Directions for this task: Ignoring every picture, return the lines of the listing below word for word, from the line that holds "2007: 67200 -> 67000" through the line that holds "2017-04-18: 19.65 -> 19.62".

Provided data:
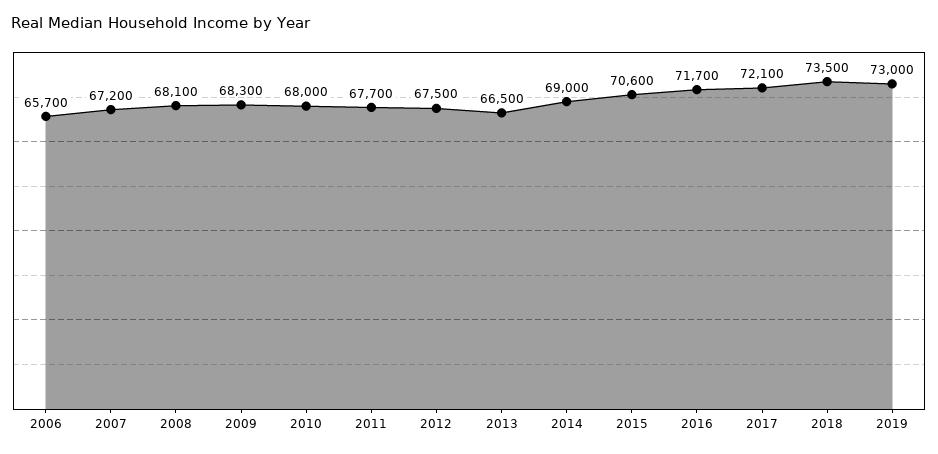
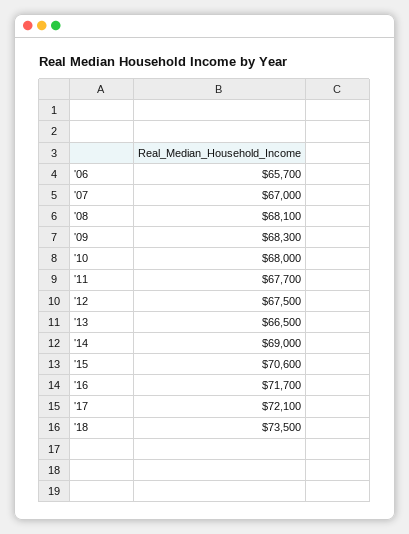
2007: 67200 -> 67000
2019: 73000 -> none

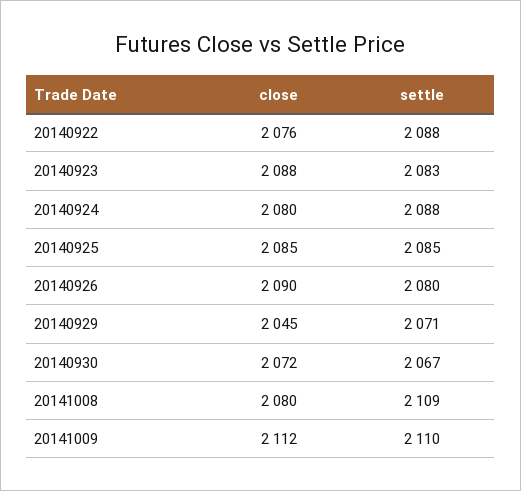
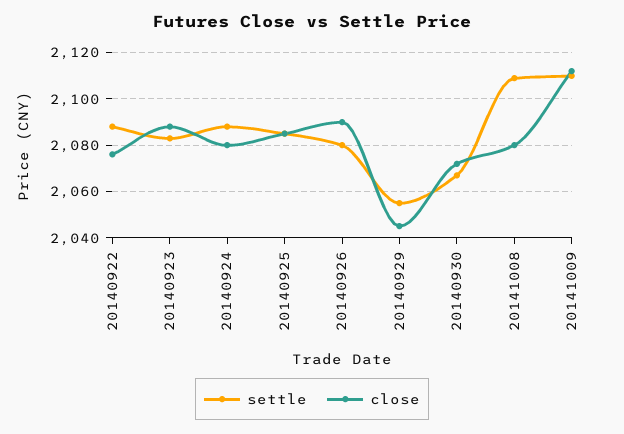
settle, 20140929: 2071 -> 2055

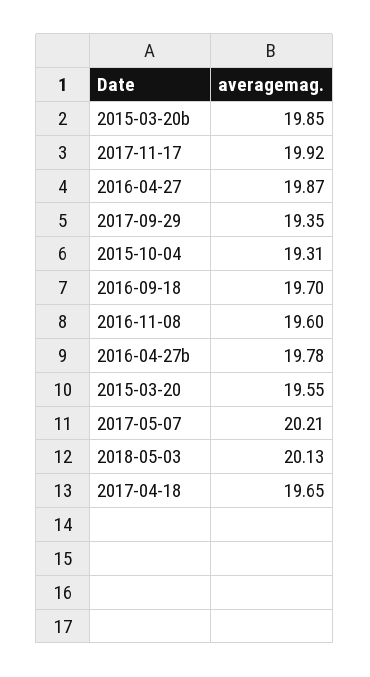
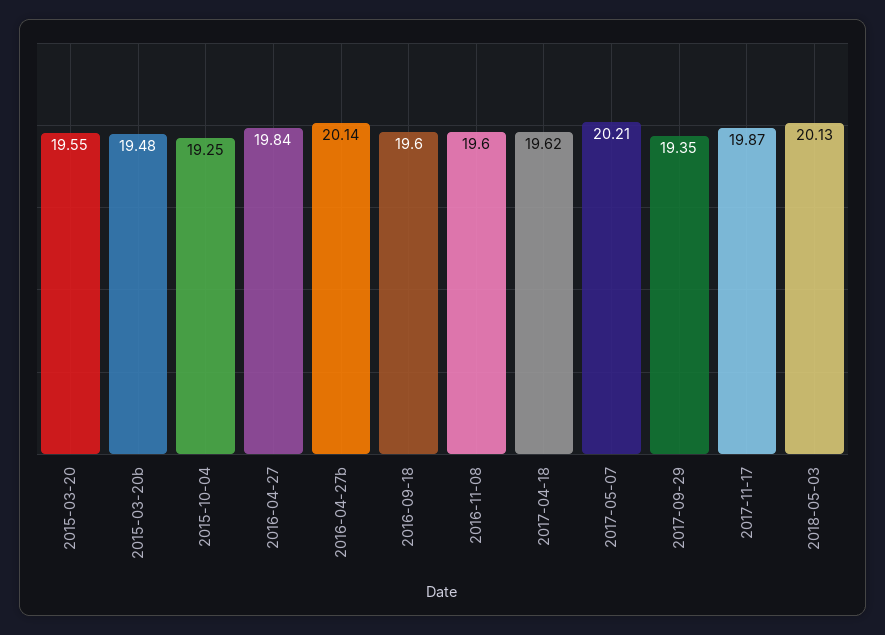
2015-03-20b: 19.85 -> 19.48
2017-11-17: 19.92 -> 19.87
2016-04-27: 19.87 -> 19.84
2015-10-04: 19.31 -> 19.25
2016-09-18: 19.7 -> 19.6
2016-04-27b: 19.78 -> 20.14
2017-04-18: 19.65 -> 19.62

* * *

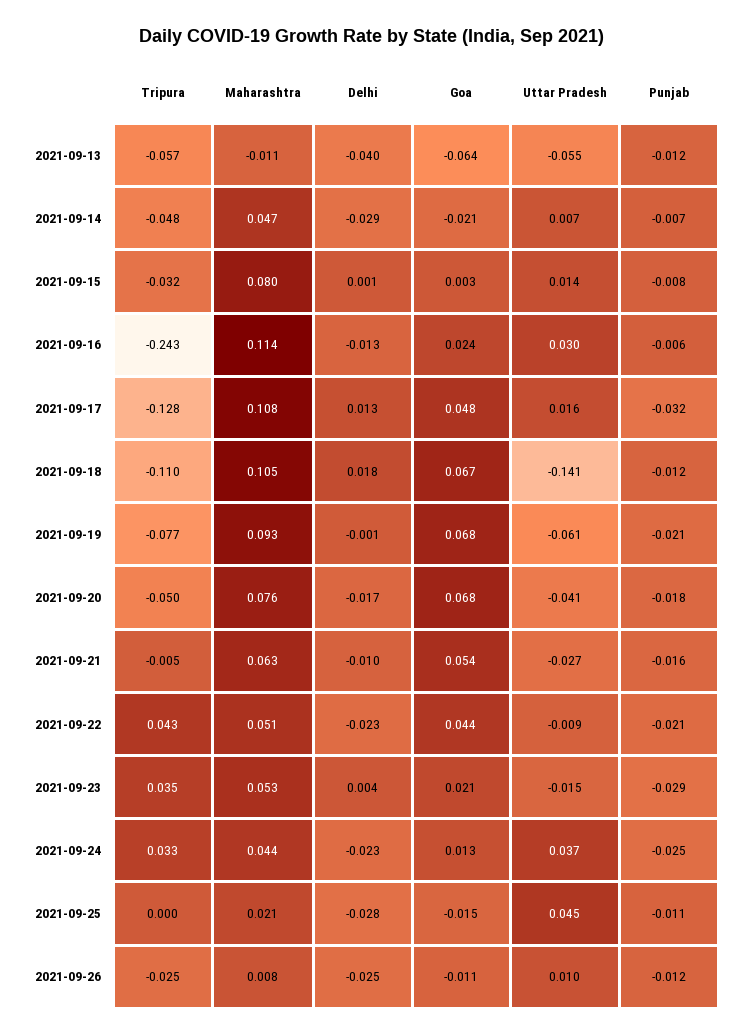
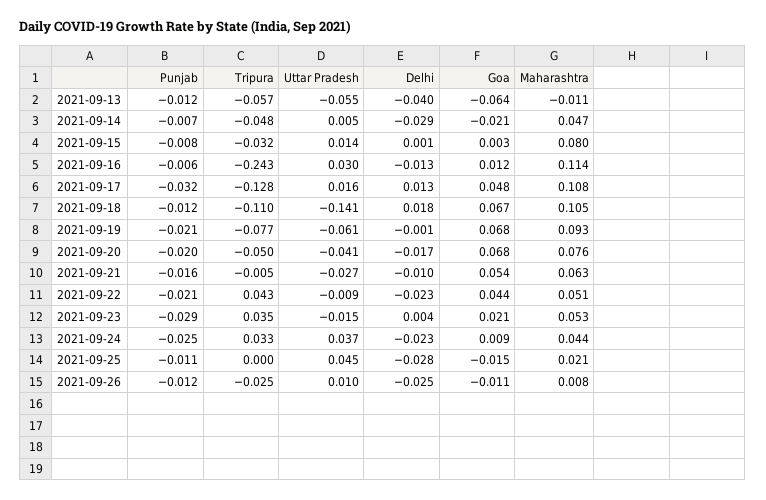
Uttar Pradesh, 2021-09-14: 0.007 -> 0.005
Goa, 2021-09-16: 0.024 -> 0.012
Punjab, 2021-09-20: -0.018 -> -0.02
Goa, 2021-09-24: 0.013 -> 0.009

Reply to the exercise:
2007: 67200 -> 67000
2019: 73000 -> none

settle, 20140929: 2071 -> 2055

2015-03-20b: 19.85 -> 19.48
2017-11-17: 19.92 -> 19.87
2016-04-27: 19.87 -> 19.84
2015-10-04: 19.31 -> 19.25
2016-09-18: 19.7 -> 19.6
2016-04-27b: 19.78 -> 20.14
2017-04-18: 19.65 -> 19.62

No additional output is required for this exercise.